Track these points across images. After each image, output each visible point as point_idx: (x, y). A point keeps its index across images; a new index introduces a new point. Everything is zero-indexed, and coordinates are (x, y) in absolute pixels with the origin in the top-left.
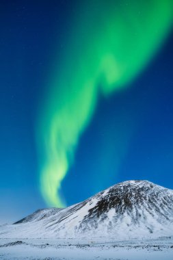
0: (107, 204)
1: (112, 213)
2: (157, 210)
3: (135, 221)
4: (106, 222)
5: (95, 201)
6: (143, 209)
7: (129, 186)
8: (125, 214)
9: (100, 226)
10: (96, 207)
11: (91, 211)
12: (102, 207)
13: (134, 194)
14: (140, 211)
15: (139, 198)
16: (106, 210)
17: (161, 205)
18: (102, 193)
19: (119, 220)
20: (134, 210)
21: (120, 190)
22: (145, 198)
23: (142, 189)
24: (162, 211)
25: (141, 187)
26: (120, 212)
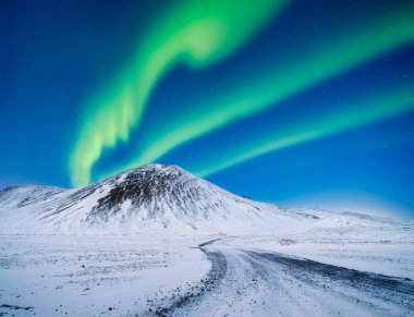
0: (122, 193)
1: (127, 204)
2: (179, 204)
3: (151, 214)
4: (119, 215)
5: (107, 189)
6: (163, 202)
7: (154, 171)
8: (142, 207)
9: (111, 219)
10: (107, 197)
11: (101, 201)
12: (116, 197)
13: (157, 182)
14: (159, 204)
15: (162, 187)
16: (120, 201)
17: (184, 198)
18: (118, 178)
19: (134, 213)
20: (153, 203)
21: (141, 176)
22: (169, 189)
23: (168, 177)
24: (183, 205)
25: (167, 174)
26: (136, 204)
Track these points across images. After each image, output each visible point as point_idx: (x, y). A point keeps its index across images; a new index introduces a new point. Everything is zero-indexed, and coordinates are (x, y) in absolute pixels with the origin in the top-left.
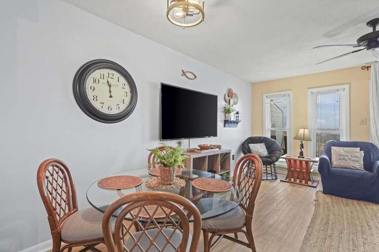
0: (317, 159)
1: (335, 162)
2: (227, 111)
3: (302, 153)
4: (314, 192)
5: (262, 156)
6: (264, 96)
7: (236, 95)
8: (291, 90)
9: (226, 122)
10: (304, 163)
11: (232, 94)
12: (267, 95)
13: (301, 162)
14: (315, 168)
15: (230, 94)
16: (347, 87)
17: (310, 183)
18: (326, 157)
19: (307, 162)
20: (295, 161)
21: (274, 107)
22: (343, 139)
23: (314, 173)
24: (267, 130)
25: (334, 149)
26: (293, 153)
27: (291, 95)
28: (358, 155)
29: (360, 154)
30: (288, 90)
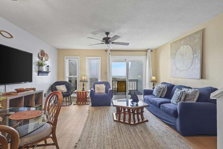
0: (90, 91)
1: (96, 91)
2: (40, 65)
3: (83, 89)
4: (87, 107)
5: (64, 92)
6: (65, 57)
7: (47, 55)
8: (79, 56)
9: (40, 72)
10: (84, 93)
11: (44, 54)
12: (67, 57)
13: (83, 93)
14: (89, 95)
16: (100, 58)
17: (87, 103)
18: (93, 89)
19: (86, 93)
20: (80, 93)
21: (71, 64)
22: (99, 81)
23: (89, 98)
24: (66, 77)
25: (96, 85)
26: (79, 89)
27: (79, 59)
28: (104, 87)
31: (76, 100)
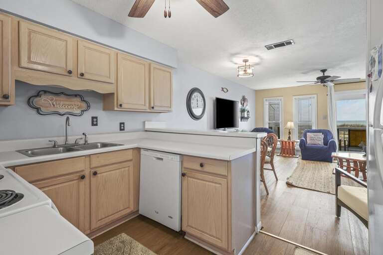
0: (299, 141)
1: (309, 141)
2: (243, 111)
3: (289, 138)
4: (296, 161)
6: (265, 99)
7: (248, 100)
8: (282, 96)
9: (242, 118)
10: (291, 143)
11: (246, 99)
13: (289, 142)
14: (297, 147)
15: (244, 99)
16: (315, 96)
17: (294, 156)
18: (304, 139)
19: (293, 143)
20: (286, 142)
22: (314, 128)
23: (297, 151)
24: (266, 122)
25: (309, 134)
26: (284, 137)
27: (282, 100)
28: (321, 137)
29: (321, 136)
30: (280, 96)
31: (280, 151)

━━━━

* Your goal:
Edit the material from its start through the line with "28: (104, 87)", replacing "absolute pixels" with "image pixels" and keeping everything else the same. Leave the pictures out of your answer.

* Exercise output:
Track these points across images. After each image, output each visible point as point_idx: (x, y). A point keeps its index across images; a new index introduces a new point. Everything is zero-indexed, and coordinates are (x, y) in image pixels with the origin in the top-left.
0: (107, 204)
1: (112, 213)
2: (157, 210)
3: (135, 221)
4: (106, 222)
5: (95, 201)
6: (143, 209)
7: (129, 186)
8: (125, 214)
9: (100, 226)
10: (96, 207)
11: (91, 211)
12: (102, 207)
13: (134, 194)
14: (140, 211)
15: (139, 198)
16: (106, 210)
17: (161, 205)
18: (102, 193)
19: (119, 220)
20: (134, 210)
21: (120, 190)
22: (145, 198)
23: (142, 189)
24: (162, 211)
25: (141, 187)
26: (120, 212)
0: (122, 193)
1: (127, 204)
2: (179, 204)
3: (151, 214)
4: (119, 215)
5: (107, 189)
6: (163, 202)
7: (154, 171)
8: (142, 207)
9: (111, 219)
10: (107, 197)
11: (101, 201)
12: (116, 197)
13: (157, 182)
14: (159, 204)
15: (162, 187)
16: (120, 201)
17: (184, 198)
18: (118, 178)
19: (134, 213)
20: (153, 203)
21: (141, 176)
22: (169, 189)
23: (168, 177)
24: (183, 205)
25: (167, 174)
26: (136, 204)
Track these points across images. After each image, output each visible point as point_idx: (x, y). A point keeps its index across images; a new index introduces a new point. Everything is zero-indexed, and coordinates are (x, y) in image pixels with the origin in the top-left.
0: (317, 159)
1: (335, 162)
2: (227, 111)
3: (302, 153)
4: (314, 192)
5: (262, 156)
6: (264, 96)
7: (236, 95)
8: (291, 90)
9: (226, 122)
10: (304, 163)
11: (232, 94)
12: (267, 95)
13: (301, 162)
14: (315, 168)
15: (230, 94)
16: (347, 87)
17: (310, 183)
18: (326, 157)
19: (307, 162)
20: (295, 161)
21: (274, 107)
22: (343, 139)
23: (314, 173)
24: (267, 130)
25: (334, 149)
26: (293, 153)
27: (291, 95)
28: (358, 155)
29: (360, 154)
30: (288, 90)
0: (90, 91)
1: (96, 91)
2: (40, 65)
3: (83, 89)
4: (87, 107)
5: (64, 92)
6: (65, 57)
7: (47, 55)
8: (79, 56)
9: (40, 72)
10: (84, 93)
11: (44, 54)
12: (67, 57)
13: (83, 93)
14: (89, 95)
16: (100, 58)
17: (87, 103)
18: (93, 89)
19: (86, 93)
20: (80, 93)
21: (71, 64)
22: (99, 81)
23: (89, 98)
24: (66, 77)
25: (96, 85)
26: (79, 89)
27: (79, 59)
28: (104, 87)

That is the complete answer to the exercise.